> _Instructions for the task_:
Carry the solar system text below further, picking up right after its last sentence.

Archive for the ‘The Solar System’ Category

Mercury The closest Planet to the Sun

Here is a video that I put together than will provide more information about the planet Mercury.

A good resource for more information is the NASA Planetary Page that is found at http://solarsystem.nasa.gov/index.cfm

How Comets get their tail.

Comets start out as a dark object traveling through deep cold space. This shows how they grow a tail as they enter the warmer regions of space. A comets tail can stretch for many thousands of miles.

If you would like to read along, here is the text!

Comets are believed to have a solid core, and accumulate additional dust and ices on its surface as they travel deep into the Oort Cloud. As the comets elliptical orbit brings it back closer to the Sun, it approaches the distance of the asteroid belt, outside the orbit of Mars, where its ices begin to turn to gas, releasing hydrogen, carbon, oxygen, nitrogen, and other substances in the form of vapors and dust particles. They are carried away from the comet by the Solar wind, forming a tail. On its return path it cools and the tail goes away until the next trip.

Stored items:
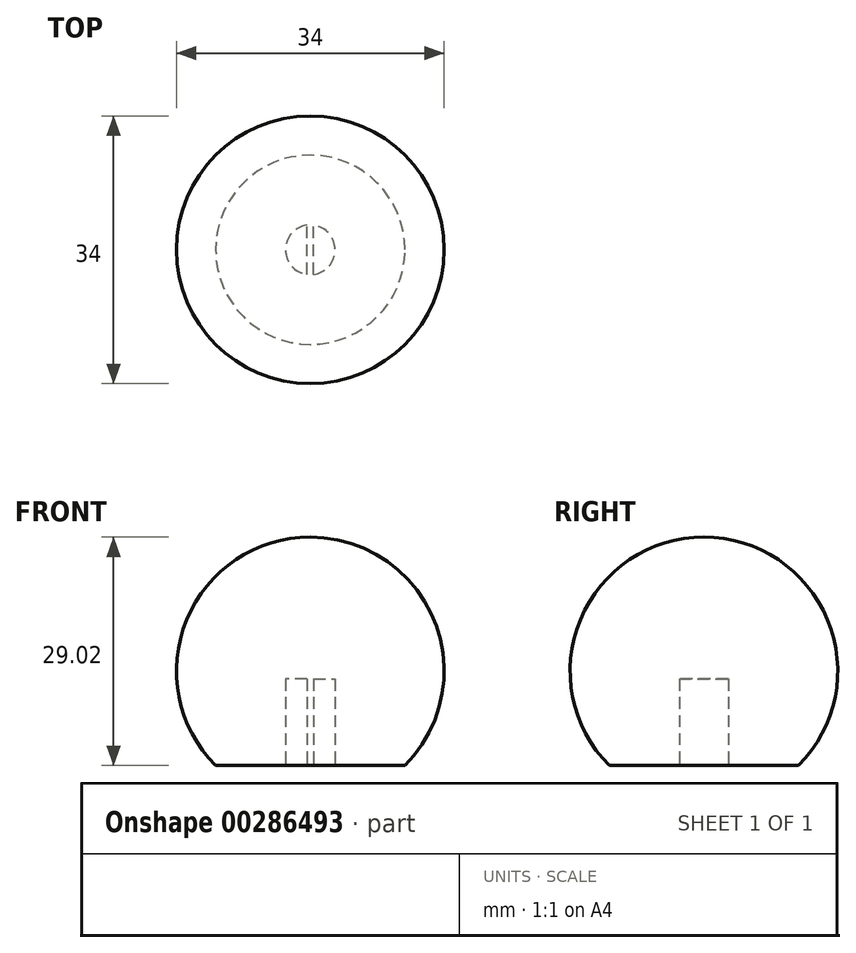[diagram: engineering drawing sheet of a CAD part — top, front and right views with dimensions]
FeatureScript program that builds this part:
annotation { "Feature Type Name" : "Feature", "Feature Type Description" : "" }
export const myFeature = defineFeature(function(context is Context, id is Id, definition is map)
    precondition{}
    {
        {
            var Q0;
            Q0=qCreatedBy(makeId("Front.planeOp"),FACE);
            var sketch = newSketch(context, id + "F0", { "sketchPlane" : qUnion([Q0])});
            skArc(sketch, "E0", {"start": v(0, 17) * mm, "mid": v(17, 0) * mm, "end": v(0, -17) * mm});
            skLineSegment(sketch, "E1", {"start": v(0, 17) * mm, "end": v(0, -17) * mm});
            skLineSegment(sketch, "E2", {"start": v(0, -12.02) * mm, "end": v(12.02, -12.02) * mm});
            skLineSegment(sketch, "E3", {"start": v(12.02, -12.02) * mm, "end": v(0, -24.04) * mm, "construction": true});
            skSolve(sketch);
        }
        {
            var Q0;
            {var subQ3=sQuery(id+"F0.wireOp",EDGE,"E2");Q0=makeQuery(id+"F0.imprint","IMPRINT",FACE,{"disambiguationData":[TD([[makeQuery(id+"F0.imprint","IMPRINT",EDGE,{"derivedFrom":subQ3}),1.0]])]});}
            var Q1;
            Q1=sQuery(id+"F0.wireOp",EDGE,"E1");
            revolve(context, id + "F1", {"surfaceOperationType" : NewSurfaceOperationType.NEW, "entities" : qUnion([Q0]), "axis" : qUnion([Q1]), "revolveType" : RevolveType.FULL});
        }
        {
            var Q0;
            Q0=makeQuery(id+"F1.opRevolve","SWEPT_FACE",FACE,{"disambiguationData":[OSD([sQuery(id+"F0.wireOp",EDGE,"E2")])]});
            var sketch = newSketch(context, id + "F2", { "sketchPlane" : qUnion([Q0])});
            skCircle(sketch, "E4", {"center": v(0, 0) * mm, "radius": 3.15 * mm});
            skLineSegment(sketch, "E5", {"start": v(-0.43, 3.12) * mm, "end": v(-0.42, -3.12) * mm});
            skLineSegment(sketch, "E6.MirrorCS", {"start": v(0.43, 3.12) * mm, "end": v(0.42, -3.12) * mm});
            skSolve(sketch);
        }
        {
            var Q0;
            {var subQ0=sQuery(id+"F2.wireOp",EDGE,"E5");Q0=makeQuery(id+"F2.imprint","IMPRINT",FACE,{"disambiguationData":[TD([[makeQuery(id+"F2.imprint","IMPRINT",EDGE,{"derivedFrom":subQ0}),-1.0]])]});}
            var Q1;
            {var subQ0=sQuery(id+"F2.wireOp",EDGE,"E6.MirrorCS");Q1=makeQuery(id+"F2.imprint","IMPRINT",FACE,{"disambiguationData":[TD([[makeQuery(id+"F2.imprint","IMPRINT",EDGE,{"derivedFrom":subQ0}),1.0]])]});}
            extrude(context, id + "F3", {"entities" : qUnion([Q0, Q1]), "operationType" : NewBodyOperationType.REMOVE, "oppositeDirection" : true, "depth" : 11 * mm, "offsetDistance" : 25 * mm});
        }
    });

> _Answer for this exercise_:
Our Solar System

This animation shows our Solar System with the planets and dwarf planets in order orbiting the Sun.

If you would like to read along, here is the text!

Here we see our Sun orbited by the planets. The planets and dwarf planets are shown in order from the closest to the Sun, they are Mercury, Venus, Earth, Mars, Ceres, Jupiter, Saturn, Uranus, Neptune, Pluto, Haumea, Makemake and Eris.

The Outer Solar System is home to the Gass Giants, Jupiter and Saturn, Ice Giants Uranus and Neptune, Comets, Centaurs, and the Dwarf Planets Pluto, Haumea, Makemake and Eris. Saturn, Uranus and Neptune are encircled by planetary rings of dust, ices and other small objects.

The 4 terrestrial planets, Mercury, Venus, Earth and Mars, the asteroid belt and the Dwarf planet Ceres make up the Inner Solar System.

The Solar System consists of the Sun and its planetary system of eight planets, dwarf planets, their moons, and other non-stellar objects. It formed 4.6 billion years ago from the gravitational collapse of a giant molecular cloud.

The Inner Solar System

This animation shows the inner Solar System with the planets orbiting the Sun.


If you would like to read along, here is the text!

The inner Solar System is the region comprising the 4 terrestrial planets, and the asteroid belt that includes the Dwarf planet Ceres. The asteroid belt resides between the Orbits of Mars and Jupiter, it is thought to be remnants from the Solar System’s formation that failed to form a planet because of the gravitational interference of Jupiter.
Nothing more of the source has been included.